*** EXTRAIT DE PAGE

Comment ils sont passés de la parole aux actes

Devant l’urgence climatique, les villes de la province se regroupent dans une course pour réduire leur empreinte carbone. Elles seront accompagnées dans un Parcours de décarbonation municipale tout juste lancé par l’Union des municipalités du Québec (UMQ). Le premier défi consiste à s’attaquer à la pollution émise par les bâtiments et les véhicules.

« Les nouveaux maires sont de plus en plus sensibles à l’environnement. Nous ne partons pas de zéro », résume le président de l’UMQ et maire de Varennes, Martin Damphousse, en ouvrant les portes de son hôtel de ville. Un bâtiment patrimonial dont l’étanchéité énergétique laisse à désirer, admet-il.

La première cohorte du Parcours regroupe près d’une dizaine de municipalités, petites et grandes, dont Varennes. Une dizaine d’autres souhaitent se joindre à la deuxième vague de décarbonation, prévue à la fin de l’été 2024, indique l’UMQ.

******
*** EXTRAIT SOURCE

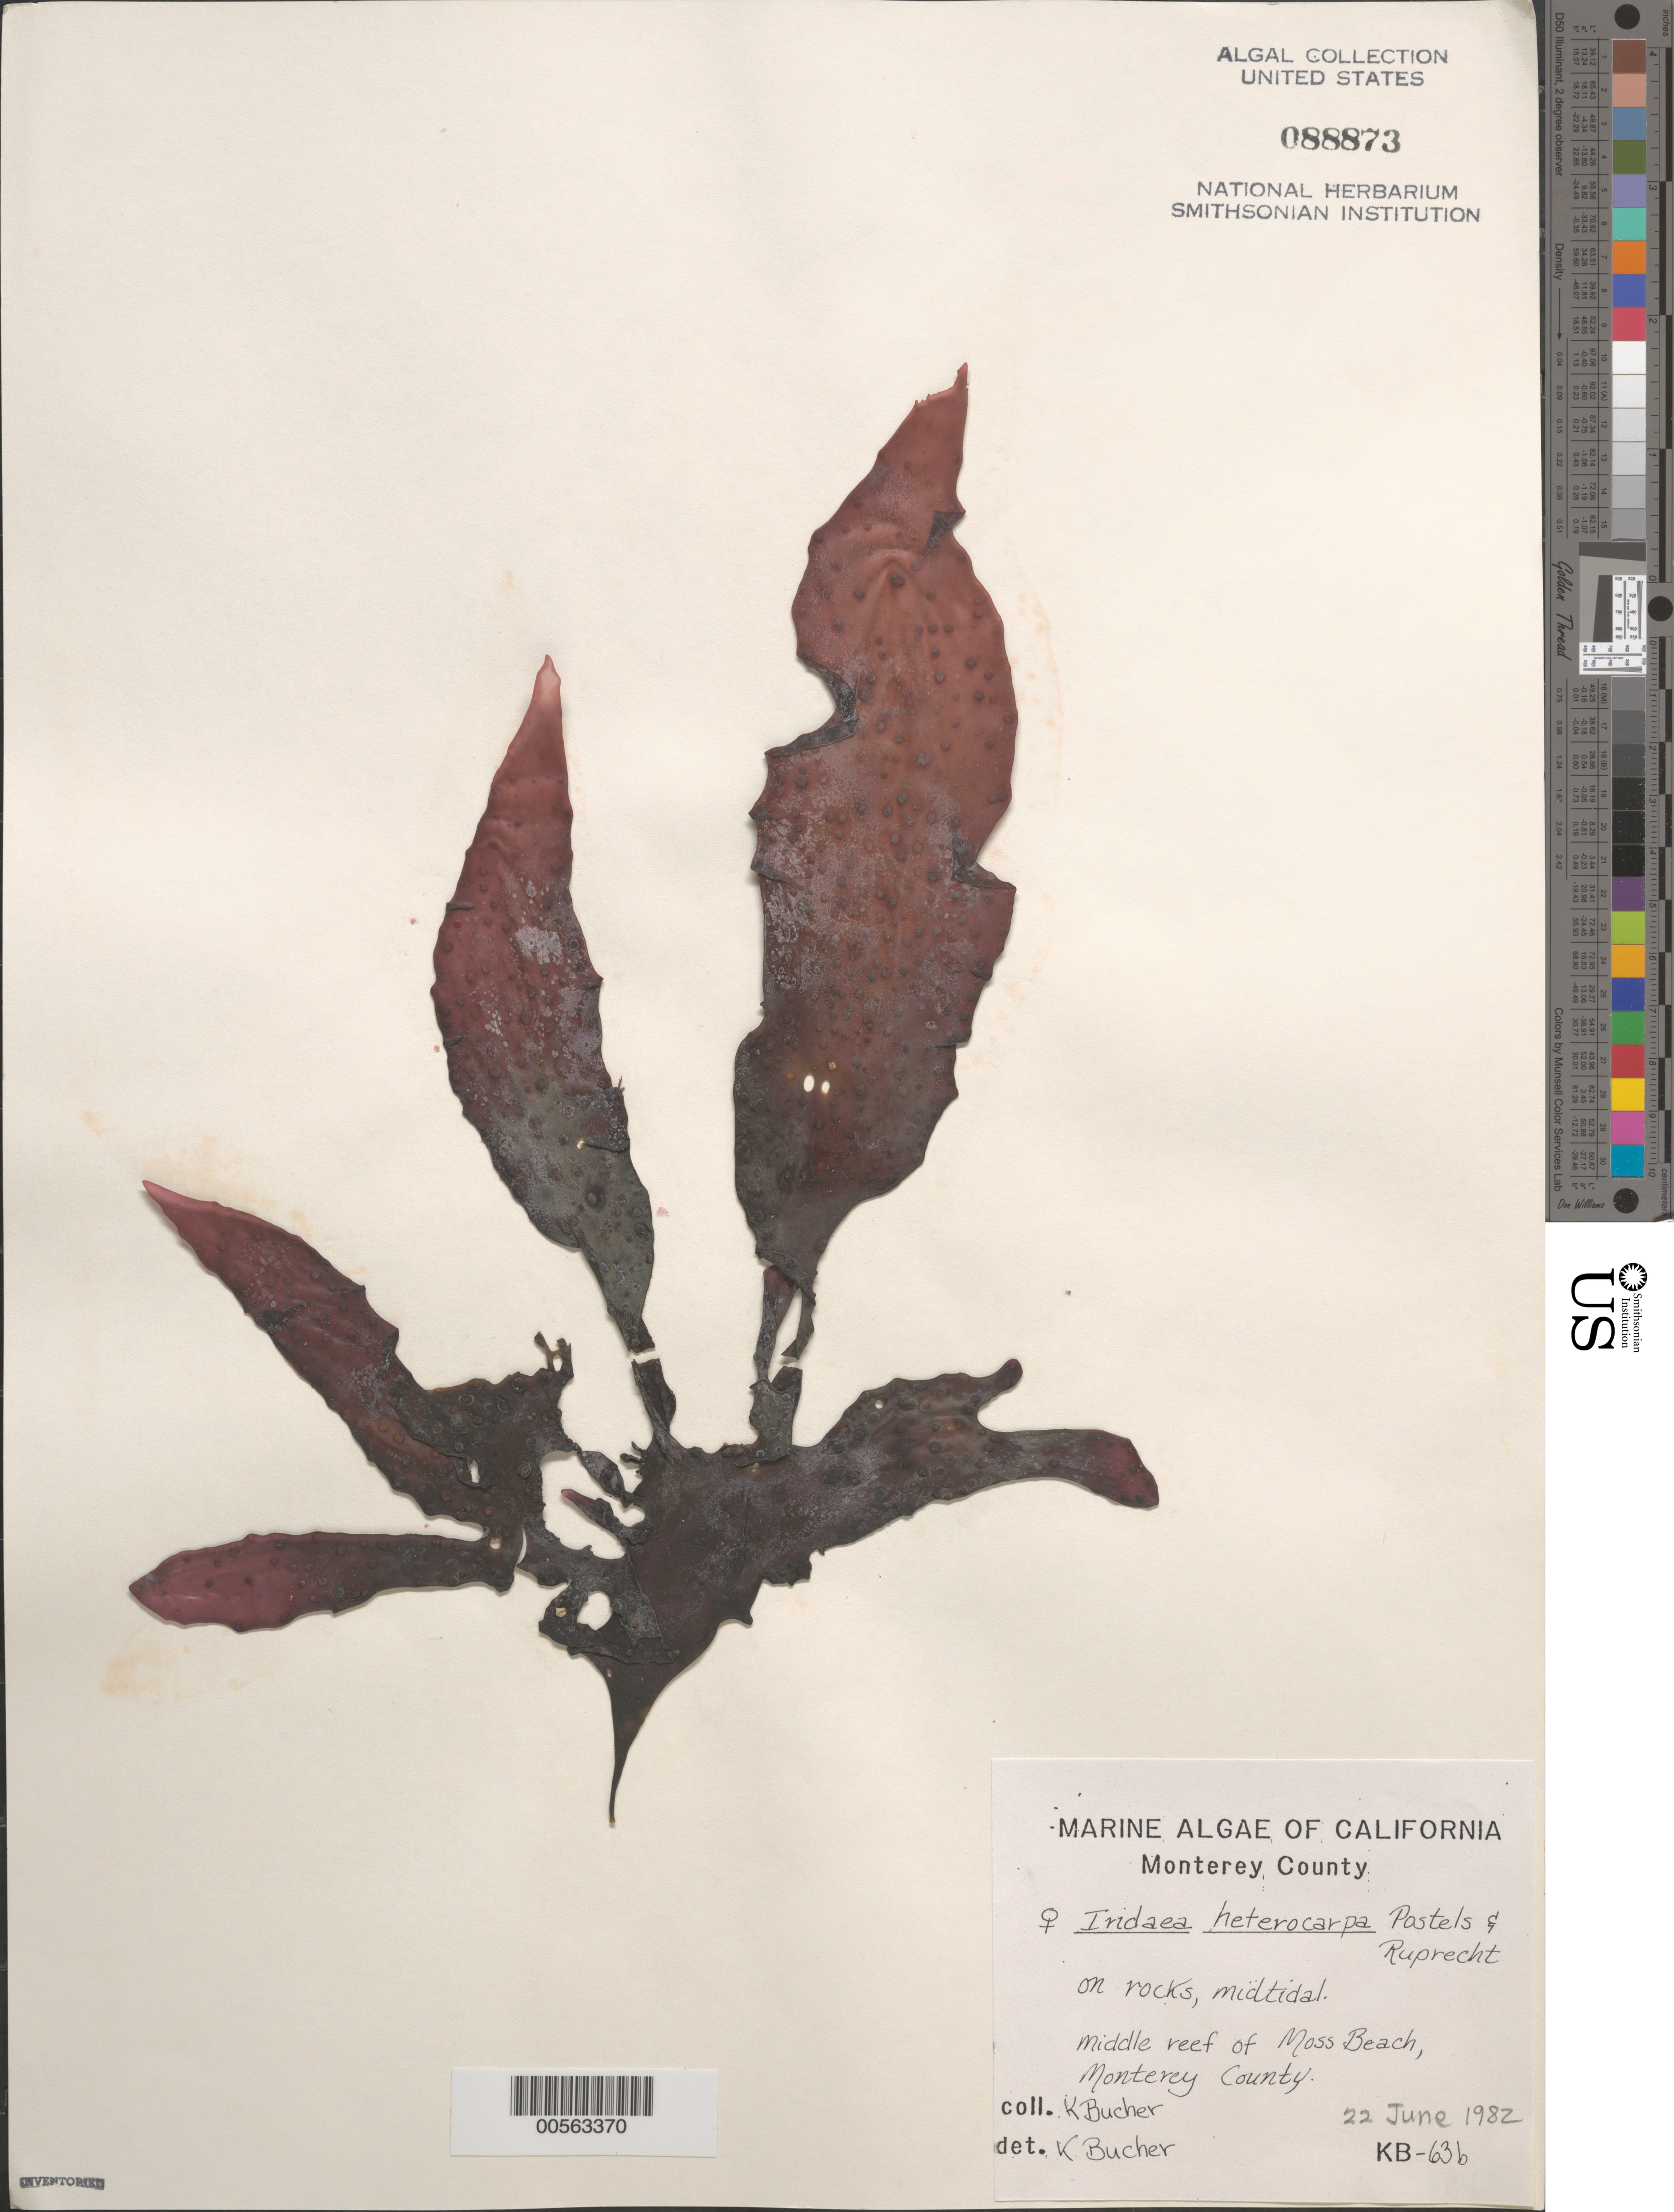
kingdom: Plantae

******

▶ **CONSIGNES**
a – Pour chaque affirmation, dites si elle concorde avec l’article sur la décarbonation municipale, par oui ou par non, en citant les mots décisifs du texte : (i) Le Parcours de décarbonation municipale a été lancé par l’UMQ. (ii) La première cohorte compte une vingtaine de municipalités. (iii) L’hôtel de ville de Varennes présente une bonne étanchéité énergétique.
b – Traduisez en anglais cette phrase de l’article sur la décarbonation municipale : « Le premier défi consiste à s’attaquer à la pollution émise par les bâtiments et les véhicules. »
c – Prolongez l’article sur la décarbonation des municipalités québécoises à partir de sa dernière phrase.

▶ **RÉPONSES**
a –
(i) Oui : « tout juste lancé par l’Union des municipalités du Québec (UMQ) »
(ii) Non : « La première cohorte du Parcours regroupe près d’une dizaine de municipalités »
(iii) Non : « Un bâtiment patrimonial dont l’étanchéité énergétique laisse à désirer »

b – The first challenge is to tackle the pollution emitted by buildings and vehicles.

c –
PHOTO ROBERT SKINNER, LA PRESSE

Le chef de division du développement durable à la Ville de Varennes, Mathieu Vallée, et le maire de Varennes, Martin Damphousse

Sur le terrain, une équipe d’experts accompagne déjà les décideurs municipaux. Il y a des conseils juridiques en matière de réglementation. Des formations. De l’accompagnement. Des achats regroupés pour épargner de l’argent, notamment dans l’achat de véhicules électriques.

Par exemple, les municipalités peuvent se lancer dans l’isolation de leur tuyauterie ou y aller d’audace en remplaçant les appareils de chauffage au mazout.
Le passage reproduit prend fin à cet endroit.